Auditors later found there was no formal oversight of the subsidies given by the Colom administration.

“The pay of the subsidies was handled with a series of daily reports that did not get any administrative control,” said the auditors to Prensa Libre.

Fuentes Knight was appointed chairman of Oxfam International in 2015.

Oxfam's troubles deepen

Fuentes Knight’s arrest marks the latest blow for Oxfam, which is in crisis over its handling of alleged sexual misconduct by its aid workers in Haiti and Chad.

The NGO is accused of concealing the findings of an inquiry into claims that staff used prostitutes while delivering aid to Haiti following the 2010 earthquake.

The charity was allegedly aware of concerns about the conduct of two of the men at the centre of the allegations when they previously worked in Chad.

Guatemalan media has said Fuentes Knight's arrest is not related to the Oxfam scandals in Haiti and Chad. 

Oxfam Great Britain's deputy chief executive, Penny Lawrence, resigned on Monday, saying she was “desperately sorry for the harm and distress” caused by the controversy.

"As programme director at the time, I am ashamed that this happened on my watch and I take full responsibility," she said in a statement.

The humanitarian group received £31.7 million (€35.6 million) in UK government funding in 2016/17 but the support has been put at risk by the scandal.

A further £29.3 million (€32.9 million) in EU funding could also be at risk, with the European Commission warning that it has a “zero tolerance” approach to any group failing to meet its ethical standards.

In a tweet this week, Fuentes Knight condemned the actions of the Haiti aid workers, saying: "I condemn the actions of the Oxfam group in Haiti in 2011."

"This represents a blow to the actions of good people working for Oxfam with whom I identify, who have provided support to disaster victims and injustice."

At the time of Fuentes Knight's appointment in 2015, Oxfam said in a statement at the time that his hiring: "coincides with a time of institutional change within Oxfam as it reorganizes its confederation to become a more global, stream-lined and influential one."

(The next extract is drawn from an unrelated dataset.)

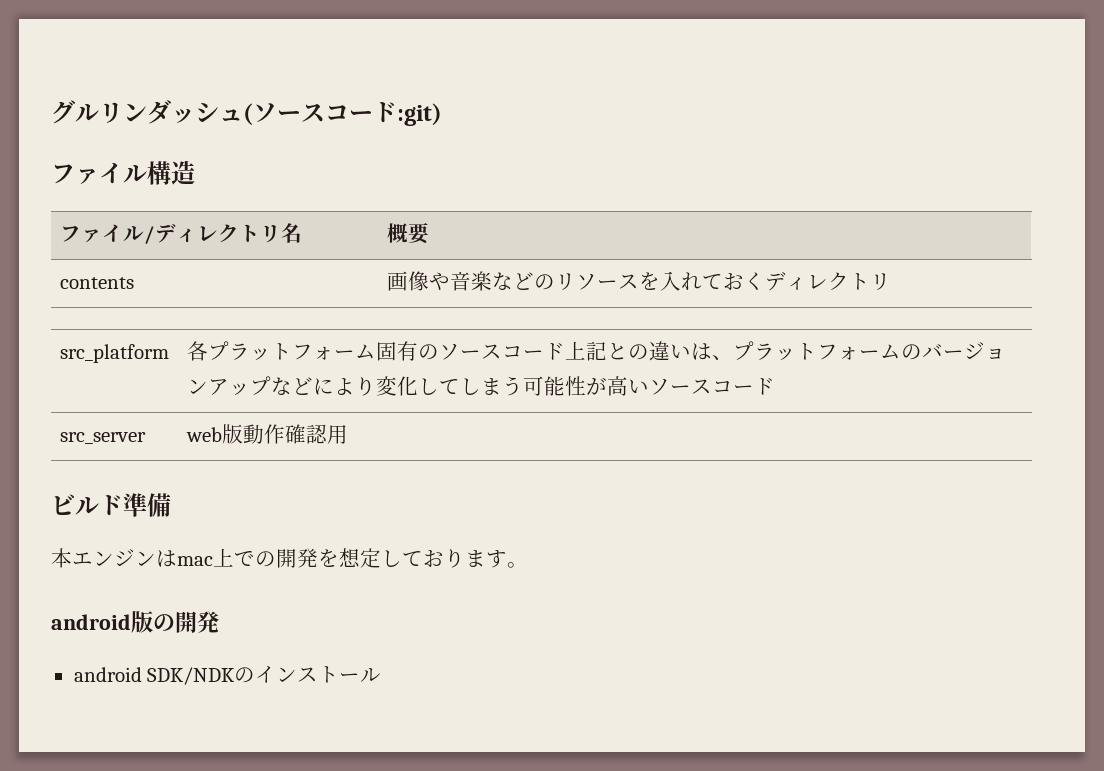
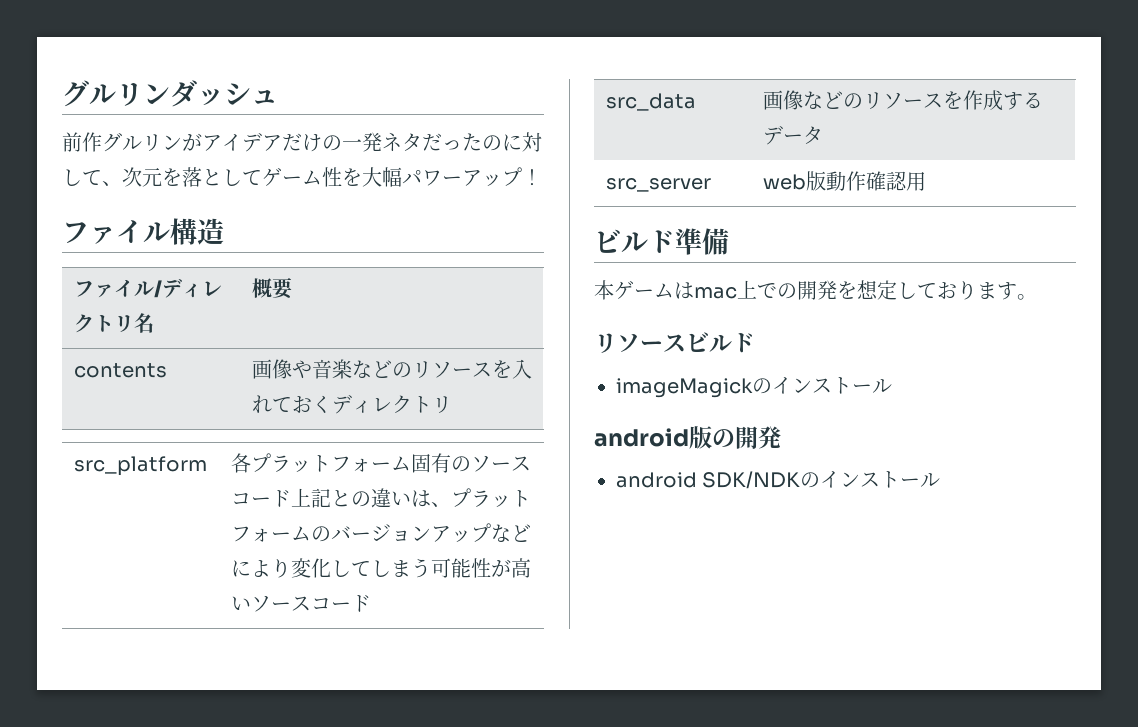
[243,102,442,126] (ソースコード:git) -> [62,132,542,152] [62,167,542,187] // 前作グルリンがアイデアだけの一発ネタだったのに対して、次元を落としてゲーム性を大幅パワーアップ！
(775, 386) none -> [605,93,696,111] [762,90,1043,111] [762,125,823,145] // src_data | 画像などのリソースを作成するデータ
[72,549,156,566] エンジン -> [614,281,674,299] ゲーム
(528, 565) none -> [594,332,755,353] [616,377,892,398] // リソースビルド // imageMagickのインストール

“I am excited by the chance to help shape Oxfam’s changes as it seeks to become an even more innovative force around the world, especially in using its knowledge with partners and allies to make a greater impact on global development issues. These changes will further the organization’s core goals that remain to reduce poverty and inequality, and help people to seize the opportunities of making better lives," Fuentes Knight said in 2015.